There are plenty of Irish people in Britain who were in our lives but are no longer with us, who deserve to be commemorated - those very real people who experienced Irish life post 1916 in the most typically and truthfully Irish way, by emigrating. In front of their wit and laughter and dancing, their lust for living and ability to live through all of the hardships of immigrant life in English cities, I’d like the Irish State to gather. They could listen to them and watch and see what being Irish meant.

 

flagface

Ireland’s second generation…

All of the sons and daughters and grandchildren of Irish immigrants, growing up in British cities with Irish names and Irish faces, living Irish lives inside Irish homes in British houses on British streets. I’m going to nominate us and our experience of being Irish and of having that Irishness denied and of having it denied most intensely by the Irish born. Those whose sole claim to superiority is an accident of birth. I’m going to nominate us, our Glasgow and Manchester and Leeds and Birmingham and Cardiff and London accents, and in those accents we will tell our story.

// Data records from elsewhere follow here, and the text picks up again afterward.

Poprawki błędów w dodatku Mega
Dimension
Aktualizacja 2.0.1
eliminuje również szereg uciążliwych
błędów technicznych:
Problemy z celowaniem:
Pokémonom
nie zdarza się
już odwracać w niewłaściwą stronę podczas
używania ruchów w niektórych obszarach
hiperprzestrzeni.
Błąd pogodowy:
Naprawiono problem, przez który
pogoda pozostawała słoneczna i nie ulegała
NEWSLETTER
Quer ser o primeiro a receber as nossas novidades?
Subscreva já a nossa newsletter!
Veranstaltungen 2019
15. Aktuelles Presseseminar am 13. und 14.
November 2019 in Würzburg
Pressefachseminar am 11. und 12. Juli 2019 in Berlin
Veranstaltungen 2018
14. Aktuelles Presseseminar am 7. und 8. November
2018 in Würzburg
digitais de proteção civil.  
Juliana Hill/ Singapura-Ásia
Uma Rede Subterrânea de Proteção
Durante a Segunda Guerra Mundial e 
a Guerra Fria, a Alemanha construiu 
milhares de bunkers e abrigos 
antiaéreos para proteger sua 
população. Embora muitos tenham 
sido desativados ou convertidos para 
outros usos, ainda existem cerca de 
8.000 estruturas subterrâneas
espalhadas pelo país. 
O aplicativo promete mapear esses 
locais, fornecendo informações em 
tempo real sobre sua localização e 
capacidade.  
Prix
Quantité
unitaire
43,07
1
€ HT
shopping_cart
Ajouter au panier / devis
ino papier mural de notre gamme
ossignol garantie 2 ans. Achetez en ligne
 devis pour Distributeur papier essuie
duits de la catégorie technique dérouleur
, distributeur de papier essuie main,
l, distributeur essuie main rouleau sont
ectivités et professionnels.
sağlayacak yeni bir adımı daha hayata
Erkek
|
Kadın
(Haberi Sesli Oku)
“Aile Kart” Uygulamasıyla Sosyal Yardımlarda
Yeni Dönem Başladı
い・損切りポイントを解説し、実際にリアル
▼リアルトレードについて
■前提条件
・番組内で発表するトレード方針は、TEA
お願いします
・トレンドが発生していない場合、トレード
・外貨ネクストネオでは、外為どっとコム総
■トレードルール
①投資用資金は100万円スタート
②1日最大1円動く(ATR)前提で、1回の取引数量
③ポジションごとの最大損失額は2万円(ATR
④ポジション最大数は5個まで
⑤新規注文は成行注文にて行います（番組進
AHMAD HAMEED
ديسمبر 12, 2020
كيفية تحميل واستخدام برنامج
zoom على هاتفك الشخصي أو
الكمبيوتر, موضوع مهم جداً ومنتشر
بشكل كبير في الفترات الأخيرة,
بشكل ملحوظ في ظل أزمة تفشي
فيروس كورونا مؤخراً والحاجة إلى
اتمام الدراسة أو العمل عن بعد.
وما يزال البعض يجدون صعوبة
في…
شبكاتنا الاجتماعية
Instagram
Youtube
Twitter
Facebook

….On their way back to Ireland, on the ferry, in this alternative celebration of 1916, the dignitaries of the Irish State won’t get much sleep. There will be kids everywhere and not much room. The bar will be packed and quite a few people will already be drinking their way back home. They’ll be tired, the dignitaries, because the coach journey to Holyhead takes it out of you but, you know, the boat journey finishes eventually. They’ll know what it means to be Irish by the end of it.